The project goal was to POC the ability to predict a supplier shipment volume for the next 3 months for a specific industry. The data set consisted of bill of landing (BOL) details from various countries over the past couple of years. The BOL entries contained information on the exporter and importer as well as classification regarding the type of merchandise and volume.
- Data exploration: Data exploration showed that not all entries had a valid Hs Code assigned to them which helped indicate the merchandise type (mostly data prior to 2015 and for half of 2016). Additionally, the same importer seemed to appear with slightly different name variations.
- Determining which exporters to use: Over 20k different exporters with data between China and the US alone, many also shipped to other countries and had a variety of merchandise types assigned to them.
- Feature Engineering: Attempted to create various features on the exporters based on their shipping data which could be used to either improve the accuracy of the models and/or help segment the exporters into groups that could or could not be predicted.
- Organization & Optimization: There were lots of options to consider when testing the models: how much data to feed, whether to transform the data to make it more stationary, which features to add if applicable, and then the hyperparameters of the models themselves. Needed to try and name the pickled objects that contained the results appropriately so I would remember what they represented additionally next time I would keep a separate file that went over the specifics of each pickled result, I think this also would have better enabled me to be more systematic in my approach.
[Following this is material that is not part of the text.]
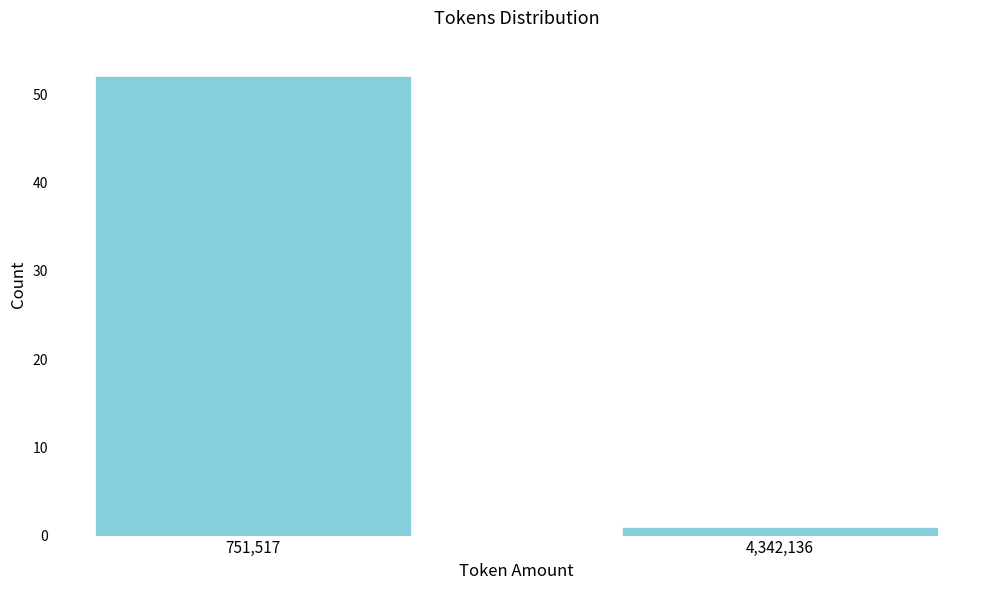

Reading left to right, extract all data points from this chart.

52	1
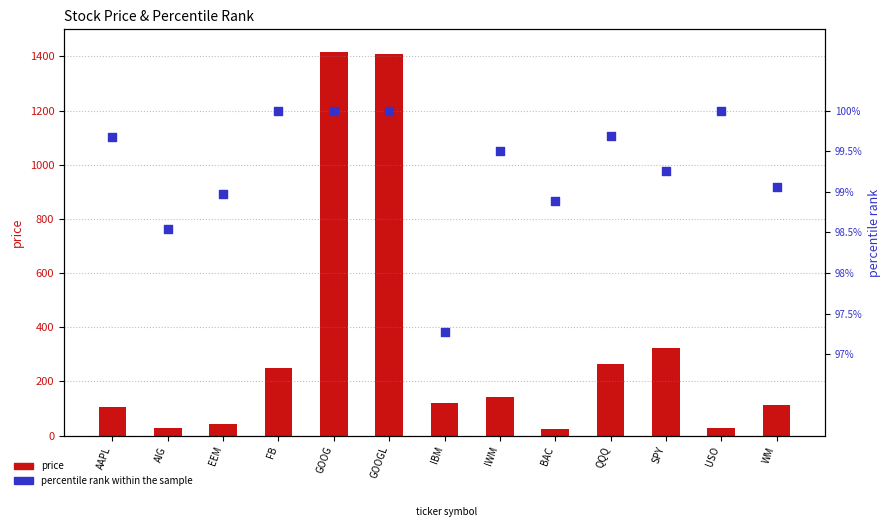

Which series contains the highest Y value?

price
Achievements (according to KPIs)
For each exporter the relative error was calculated and models were compared based on how many exporters had a relative error within +/- 20%. The baseline model was using the moving average of the past 3,4 or 12 months and 2018 Q3 was predicted. The baseline despite not having great results – around 37% when tested with initial 1k exporter segment – proved tough to beat. The rate increased to around 42% on the same group when they were divided into segments based on model performance and was around 40% for simple RNNs.
Attempting to link the exporters to their Chinese name to then get additional non-shipment related data about the exporters was not attempted. Perhaps linking the two sources could provide with meaningful features that improve the predictive power.